Among the records below, find the line with "El resto de" and the line with "architectuur van je webapplicaties in". Set down both and every line between, exactly and with no pictures, but nothing else.

##### Records for the exercise

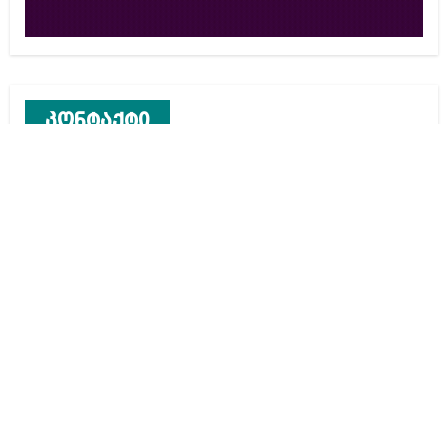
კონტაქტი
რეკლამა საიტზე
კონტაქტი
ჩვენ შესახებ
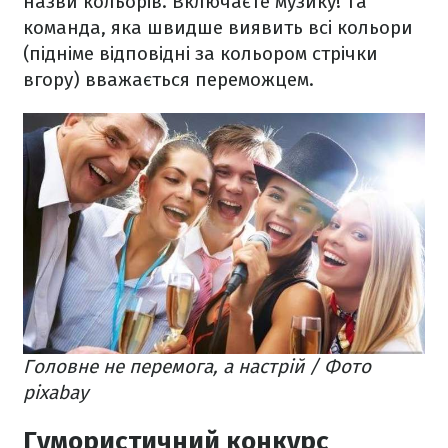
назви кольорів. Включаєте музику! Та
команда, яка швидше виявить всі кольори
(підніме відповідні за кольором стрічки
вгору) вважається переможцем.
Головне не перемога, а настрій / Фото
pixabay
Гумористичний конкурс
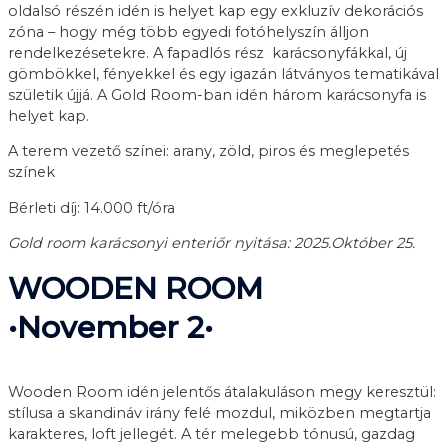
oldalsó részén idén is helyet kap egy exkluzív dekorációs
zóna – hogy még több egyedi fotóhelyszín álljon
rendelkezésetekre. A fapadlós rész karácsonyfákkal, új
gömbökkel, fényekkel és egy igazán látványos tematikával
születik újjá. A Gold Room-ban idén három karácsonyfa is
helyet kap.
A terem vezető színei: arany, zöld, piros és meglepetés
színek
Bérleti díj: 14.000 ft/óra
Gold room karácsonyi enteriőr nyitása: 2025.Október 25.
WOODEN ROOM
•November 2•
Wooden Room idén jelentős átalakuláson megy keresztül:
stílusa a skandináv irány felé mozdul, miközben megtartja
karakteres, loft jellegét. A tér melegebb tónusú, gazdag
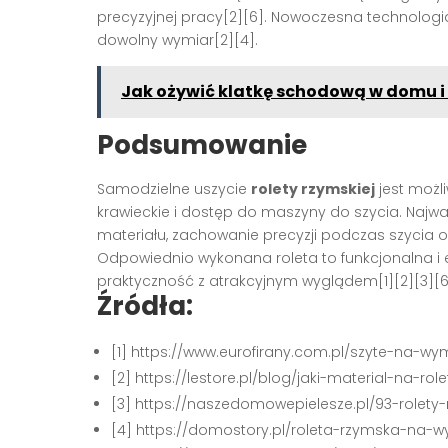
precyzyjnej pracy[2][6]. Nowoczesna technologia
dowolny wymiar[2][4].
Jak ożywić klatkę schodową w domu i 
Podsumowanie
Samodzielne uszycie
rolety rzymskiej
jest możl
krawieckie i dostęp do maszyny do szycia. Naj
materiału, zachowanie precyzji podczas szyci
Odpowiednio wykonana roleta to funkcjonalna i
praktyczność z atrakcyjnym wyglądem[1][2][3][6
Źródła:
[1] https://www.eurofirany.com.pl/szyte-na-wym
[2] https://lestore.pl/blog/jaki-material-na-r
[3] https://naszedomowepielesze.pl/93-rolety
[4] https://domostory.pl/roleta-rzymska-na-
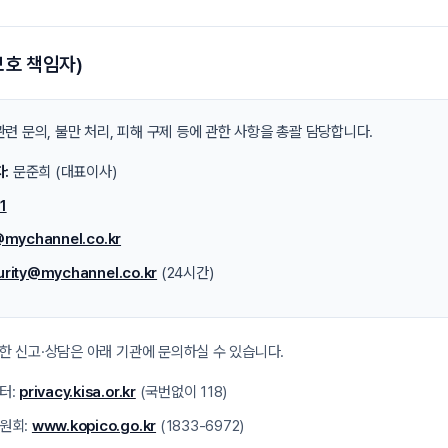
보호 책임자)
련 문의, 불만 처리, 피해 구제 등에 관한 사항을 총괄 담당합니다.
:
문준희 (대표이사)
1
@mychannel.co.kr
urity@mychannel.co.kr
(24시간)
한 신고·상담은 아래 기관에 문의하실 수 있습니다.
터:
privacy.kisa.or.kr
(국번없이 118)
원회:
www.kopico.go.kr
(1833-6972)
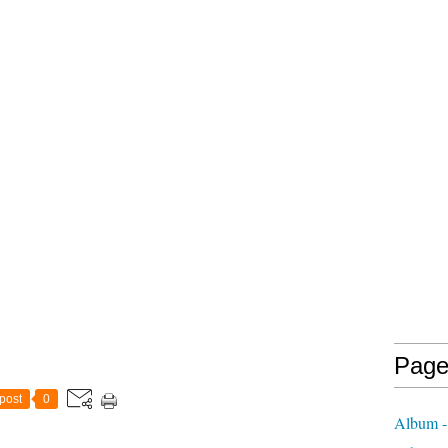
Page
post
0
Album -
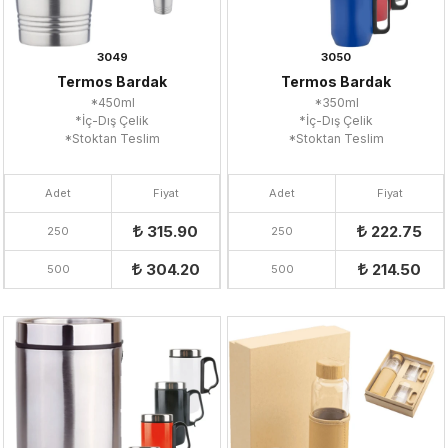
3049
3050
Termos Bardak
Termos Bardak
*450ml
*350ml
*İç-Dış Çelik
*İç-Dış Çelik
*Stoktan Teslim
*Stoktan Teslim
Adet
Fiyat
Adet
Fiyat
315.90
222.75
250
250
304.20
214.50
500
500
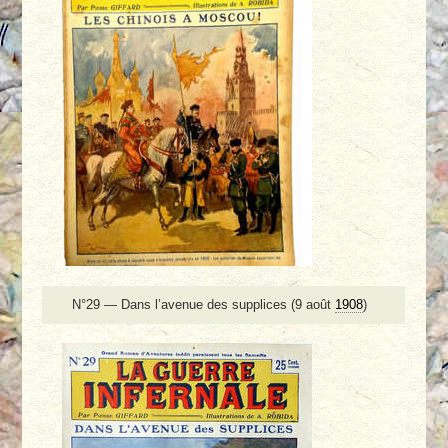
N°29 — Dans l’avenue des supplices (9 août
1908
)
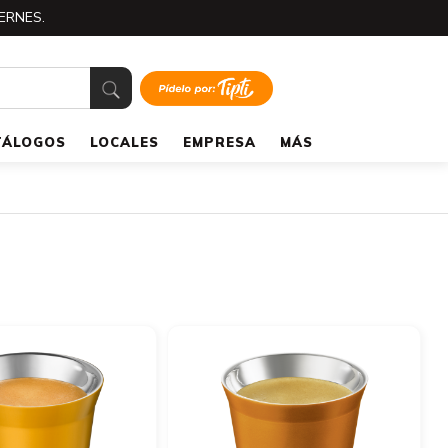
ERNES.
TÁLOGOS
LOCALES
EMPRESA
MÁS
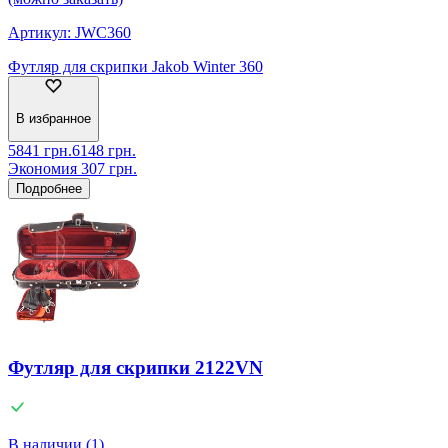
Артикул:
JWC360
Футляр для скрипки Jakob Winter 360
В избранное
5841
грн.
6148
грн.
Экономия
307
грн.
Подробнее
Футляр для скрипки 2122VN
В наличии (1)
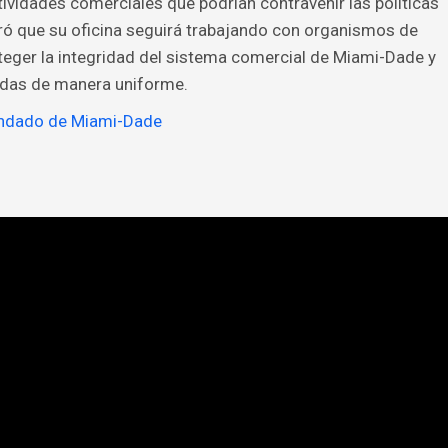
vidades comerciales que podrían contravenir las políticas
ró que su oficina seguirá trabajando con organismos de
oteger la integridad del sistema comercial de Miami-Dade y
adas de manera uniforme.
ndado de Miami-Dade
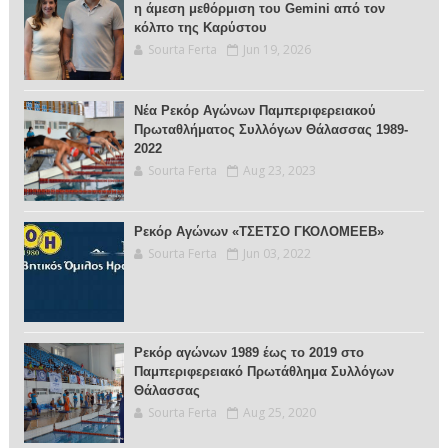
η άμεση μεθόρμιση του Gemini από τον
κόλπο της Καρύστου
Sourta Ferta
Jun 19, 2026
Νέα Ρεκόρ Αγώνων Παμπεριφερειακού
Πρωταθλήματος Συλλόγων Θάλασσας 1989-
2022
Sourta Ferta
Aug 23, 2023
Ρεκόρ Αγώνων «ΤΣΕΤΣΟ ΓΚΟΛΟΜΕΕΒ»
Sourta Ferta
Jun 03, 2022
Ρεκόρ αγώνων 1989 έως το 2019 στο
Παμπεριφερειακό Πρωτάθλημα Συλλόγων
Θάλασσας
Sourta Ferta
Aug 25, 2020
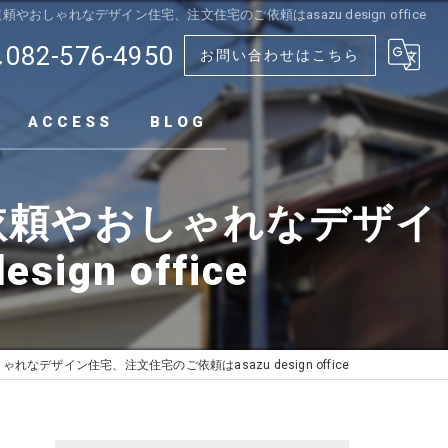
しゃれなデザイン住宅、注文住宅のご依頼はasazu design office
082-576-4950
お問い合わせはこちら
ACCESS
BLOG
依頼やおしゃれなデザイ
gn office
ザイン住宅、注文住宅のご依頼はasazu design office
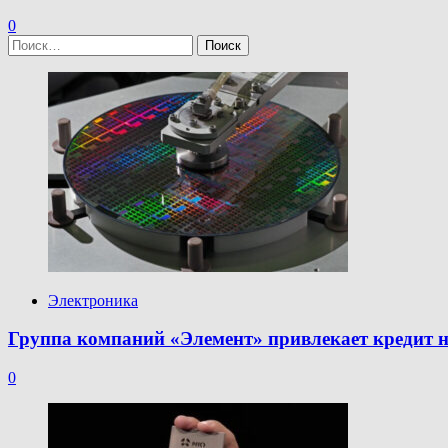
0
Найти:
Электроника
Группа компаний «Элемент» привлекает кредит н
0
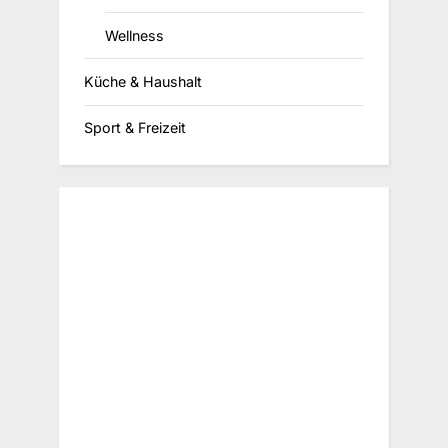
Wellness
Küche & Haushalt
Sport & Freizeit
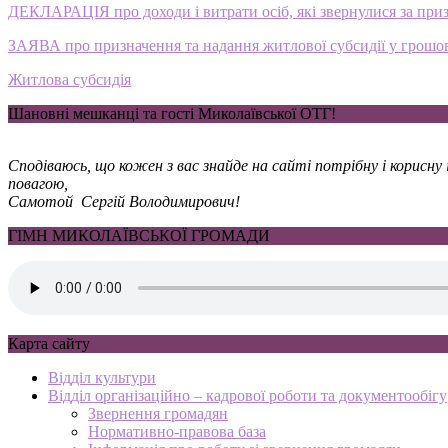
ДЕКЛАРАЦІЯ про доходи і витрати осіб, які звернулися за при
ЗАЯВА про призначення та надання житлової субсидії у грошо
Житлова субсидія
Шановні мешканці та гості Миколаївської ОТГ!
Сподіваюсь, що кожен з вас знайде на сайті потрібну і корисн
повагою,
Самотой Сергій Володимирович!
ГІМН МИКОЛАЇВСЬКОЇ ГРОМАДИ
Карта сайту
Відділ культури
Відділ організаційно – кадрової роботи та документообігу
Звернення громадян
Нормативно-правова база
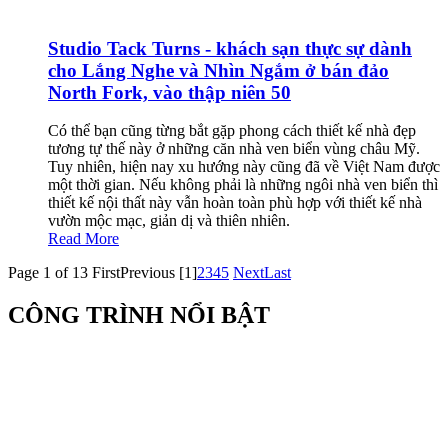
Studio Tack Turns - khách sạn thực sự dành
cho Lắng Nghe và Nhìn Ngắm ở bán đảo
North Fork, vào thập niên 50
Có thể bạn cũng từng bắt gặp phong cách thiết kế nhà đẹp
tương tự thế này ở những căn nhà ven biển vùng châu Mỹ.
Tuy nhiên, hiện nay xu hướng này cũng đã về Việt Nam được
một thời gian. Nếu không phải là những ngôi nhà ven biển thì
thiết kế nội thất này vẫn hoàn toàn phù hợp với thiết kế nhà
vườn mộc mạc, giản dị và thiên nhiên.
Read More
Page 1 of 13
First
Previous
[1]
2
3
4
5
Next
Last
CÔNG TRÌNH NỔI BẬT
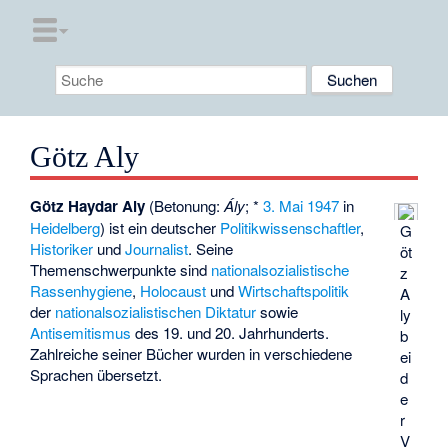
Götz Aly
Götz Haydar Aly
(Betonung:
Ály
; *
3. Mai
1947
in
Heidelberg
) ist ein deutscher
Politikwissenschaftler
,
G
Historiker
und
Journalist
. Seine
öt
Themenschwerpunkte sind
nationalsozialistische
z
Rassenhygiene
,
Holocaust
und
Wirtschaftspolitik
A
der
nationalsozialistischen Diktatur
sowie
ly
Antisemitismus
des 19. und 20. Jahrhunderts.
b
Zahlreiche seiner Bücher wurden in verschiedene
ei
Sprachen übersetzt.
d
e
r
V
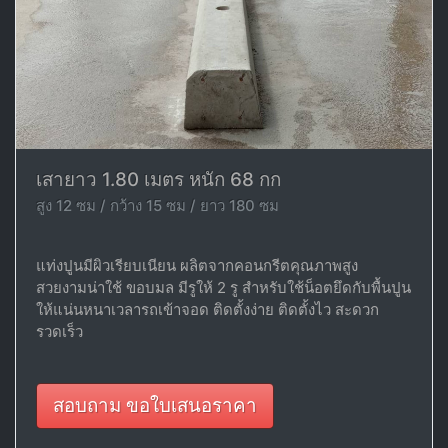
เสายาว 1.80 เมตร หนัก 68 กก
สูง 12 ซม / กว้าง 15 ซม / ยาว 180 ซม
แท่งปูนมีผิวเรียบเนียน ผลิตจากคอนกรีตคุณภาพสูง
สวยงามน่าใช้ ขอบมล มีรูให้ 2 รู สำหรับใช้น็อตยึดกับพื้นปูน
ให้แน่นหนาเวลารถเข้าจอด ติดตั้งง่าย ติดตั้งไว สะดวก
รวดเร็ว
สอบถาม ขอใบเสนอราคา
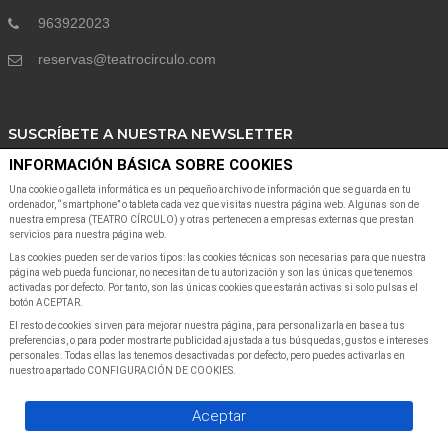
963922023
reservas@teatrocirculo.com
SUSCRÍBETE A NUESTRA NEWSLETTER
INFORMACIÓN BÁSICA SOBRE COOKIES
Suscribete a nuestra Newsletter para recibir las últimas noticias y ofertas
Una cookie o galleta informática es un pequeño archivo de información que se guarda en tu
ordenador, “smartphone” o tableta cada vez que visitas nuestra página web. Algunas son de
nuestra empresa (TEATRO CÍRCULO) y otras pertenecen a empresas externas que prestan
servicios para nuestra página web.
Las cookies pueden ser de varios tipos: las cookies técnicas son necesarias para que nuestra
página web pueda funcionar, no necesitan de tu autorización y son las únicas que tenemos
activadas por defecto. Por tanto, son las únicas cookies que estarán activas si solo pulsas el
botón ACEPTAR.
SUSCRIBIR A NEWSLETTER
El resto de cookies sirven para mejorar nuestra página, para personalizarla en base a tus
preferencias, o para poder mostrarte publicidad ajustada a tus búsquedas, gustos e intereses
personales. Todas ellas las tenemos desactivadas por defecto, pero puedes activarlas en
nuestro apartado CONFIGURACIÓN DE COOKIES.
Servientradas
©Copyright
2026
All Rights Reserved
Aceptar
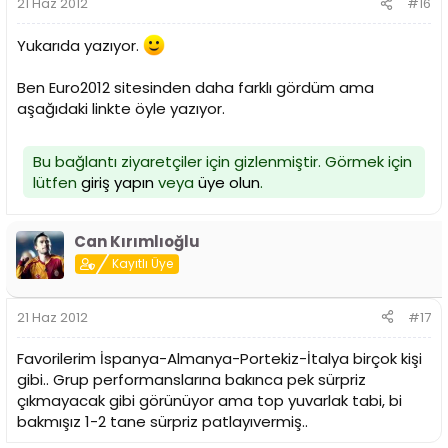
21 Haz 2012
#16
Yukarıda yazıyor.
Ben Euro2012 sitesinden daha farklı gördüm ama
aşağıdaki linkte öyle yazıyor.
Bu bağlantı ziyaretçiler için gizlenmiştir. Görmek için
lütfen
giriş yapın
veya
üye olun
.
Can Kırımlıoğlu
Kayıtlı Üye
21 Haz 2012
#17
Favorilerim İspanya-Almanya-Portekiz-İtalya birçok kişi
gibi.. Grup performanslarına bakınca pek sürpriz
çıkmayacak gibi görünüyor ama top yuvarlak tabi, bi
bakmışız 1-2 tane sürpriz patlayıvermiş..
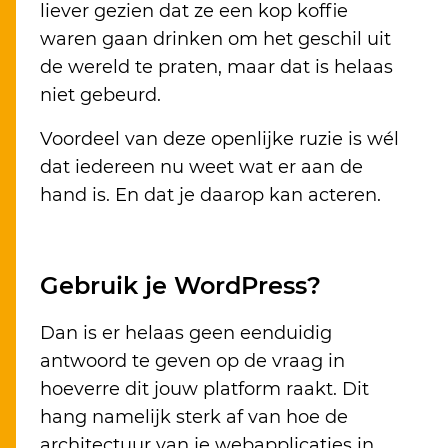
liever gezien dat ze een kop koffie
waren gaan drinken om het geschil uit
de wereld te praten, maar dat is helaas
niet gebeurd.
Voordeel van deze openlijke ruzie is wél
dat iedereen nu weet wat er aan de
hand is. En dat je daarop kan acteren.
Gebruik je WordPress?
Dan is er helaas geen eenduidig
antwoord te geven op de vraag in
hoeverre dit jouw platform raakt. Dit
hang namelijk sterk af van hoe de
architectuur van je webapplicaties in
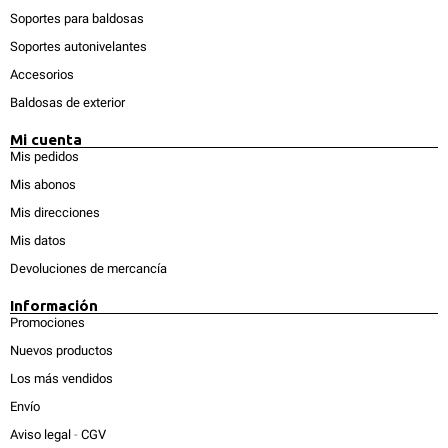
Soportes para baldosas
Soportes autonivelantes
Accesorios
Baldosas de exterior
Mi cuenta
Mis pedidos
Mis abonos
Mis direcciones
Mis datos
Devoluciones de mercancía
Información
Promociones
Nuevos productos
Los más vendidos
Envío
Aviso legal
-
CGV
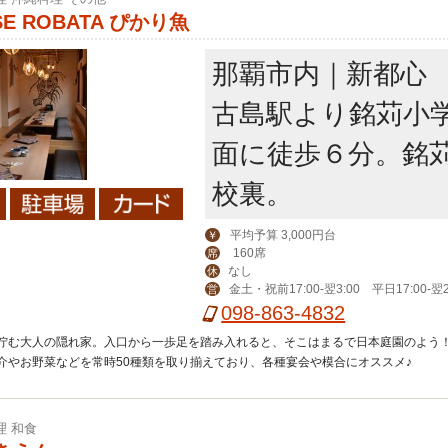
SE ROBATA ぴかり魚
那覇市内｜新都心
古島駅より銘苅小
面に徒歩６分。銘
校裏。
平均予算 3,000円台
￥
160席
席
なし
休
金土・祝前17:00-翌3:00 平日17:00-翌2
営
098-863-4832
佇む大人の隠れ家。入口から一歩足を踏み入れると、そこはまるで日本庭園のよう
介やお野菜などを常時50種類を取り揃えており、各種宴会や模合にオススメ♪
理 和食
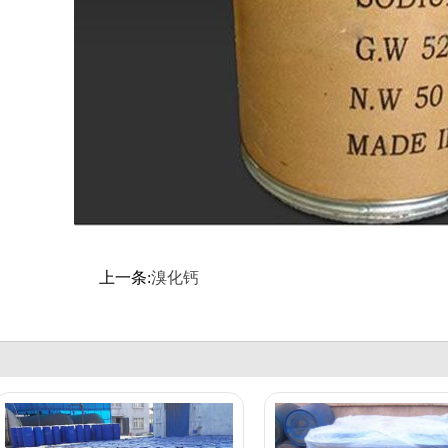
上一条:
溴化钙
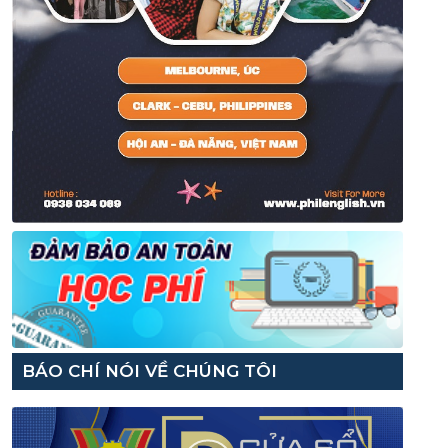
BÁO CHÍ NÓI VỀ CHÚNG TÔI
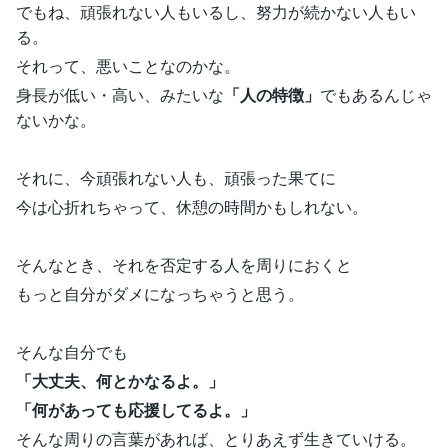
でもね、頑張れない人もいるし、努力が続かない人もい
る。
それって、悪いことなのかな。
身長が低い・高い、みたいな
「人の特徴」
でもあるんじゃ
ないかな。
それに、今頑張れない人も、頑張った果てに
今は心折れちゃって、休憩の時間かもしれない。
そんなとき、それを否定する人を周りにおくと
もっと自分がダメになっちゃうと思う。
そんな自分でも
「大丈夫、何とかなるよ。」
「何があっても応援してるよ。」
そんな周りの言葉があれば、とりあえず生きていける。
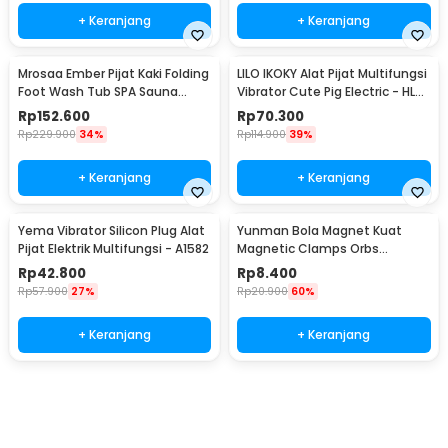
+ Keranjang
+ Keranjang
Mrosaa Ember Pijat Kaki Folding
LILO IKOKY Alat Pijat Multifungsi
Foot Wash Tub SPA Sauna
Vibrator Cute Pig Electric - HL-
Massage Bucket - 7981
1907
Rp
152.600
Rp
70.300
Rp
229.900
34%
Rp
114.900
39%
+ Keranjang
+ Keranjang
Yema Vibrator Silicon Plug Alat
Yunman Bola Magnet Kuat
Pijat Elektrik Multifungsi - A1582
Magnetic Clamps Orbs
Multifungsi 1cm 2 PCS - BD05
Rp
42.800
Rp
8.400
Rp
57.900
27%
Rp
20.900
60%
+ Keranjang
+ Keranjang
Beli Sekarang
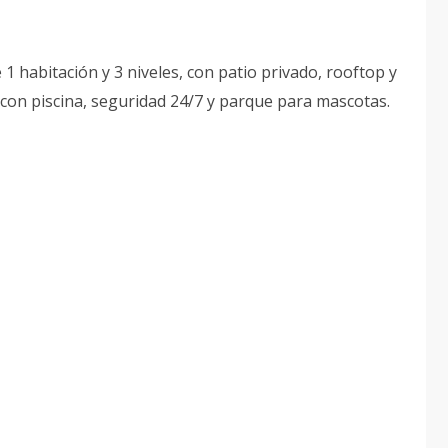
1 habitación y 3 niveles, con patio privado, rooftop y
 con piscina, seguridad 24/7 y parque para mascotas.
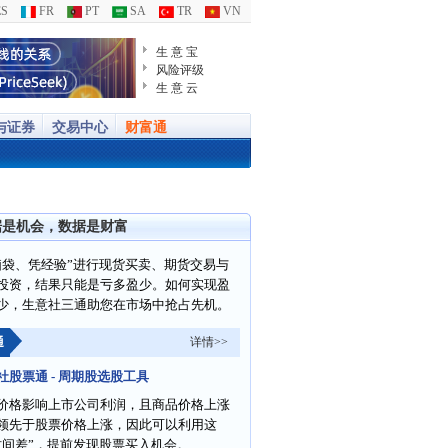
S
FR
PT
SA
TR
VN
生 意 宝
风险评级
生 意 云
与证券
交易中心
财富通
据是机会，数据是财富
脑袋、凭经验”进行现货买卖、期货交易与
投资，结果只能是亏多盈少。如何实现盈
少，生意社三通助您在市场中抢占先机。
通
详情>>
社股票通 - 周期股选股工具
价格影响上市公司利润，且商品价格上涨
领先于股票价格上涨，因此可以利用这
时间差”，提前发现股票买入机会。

##########

| Solution for this task |
El resto de cookies sirven para mejorar nuestra página, para personalizarla en base a tus
preferencias, o para poder mostrarte publicidad ajustada a tus búsquedas, gustos e intereses
personales. Todas ellas las tenemos desactivadas por defecto, pero puedes activarlas en
nuestro apartado CONFIGURACIÓN DE COOKIES.
Servientradas
©Copyright
2026
All Rights Reserved
Aceptar
21 Haz 2012
#16
Yukarıda yazıyor.
Ben Euro2012 sitesinden daha farklı gördüm ama
aşağıdaki linkte öyle yazıyor.
Bu bağlantı ziyaretçiler için gizlenmiştir. Görmek için
lütfen
giriş yapın
veya
üye olun
.
Can Kırımlıoğlu
Kayıtlı Üye
21 Haz 2012
#17
Favorilerim İspanya-Almanya-Portekiz-İtalya birçok kişi
gibi.. Grup performanslarına bakınca pek sürpriz
çıkmayacak gibi görünüyor ama top yuvarlak tabi, bi
bakmışız 1-2 tane sürpriz patlayıvermiş..
liever gezien dat ze een kop koffie
waren gaan drinken om het geschil uit
de wereld te praten, maar dat is helaas
niet gebeurd.
Voordeel van deze openlijke ruzie is wél
dat iedereen nu weet wat er aan de
hand is. En dat je daarop kan acteren.
Gebruik je WordPress?
Dan is er helaas geen eenduidig
antwoord te geven op de vraag in
hoeverre dit jouw platform raakt. Dit
hang namelijk sterk af van hoe de
architectuur van je webapplicaties in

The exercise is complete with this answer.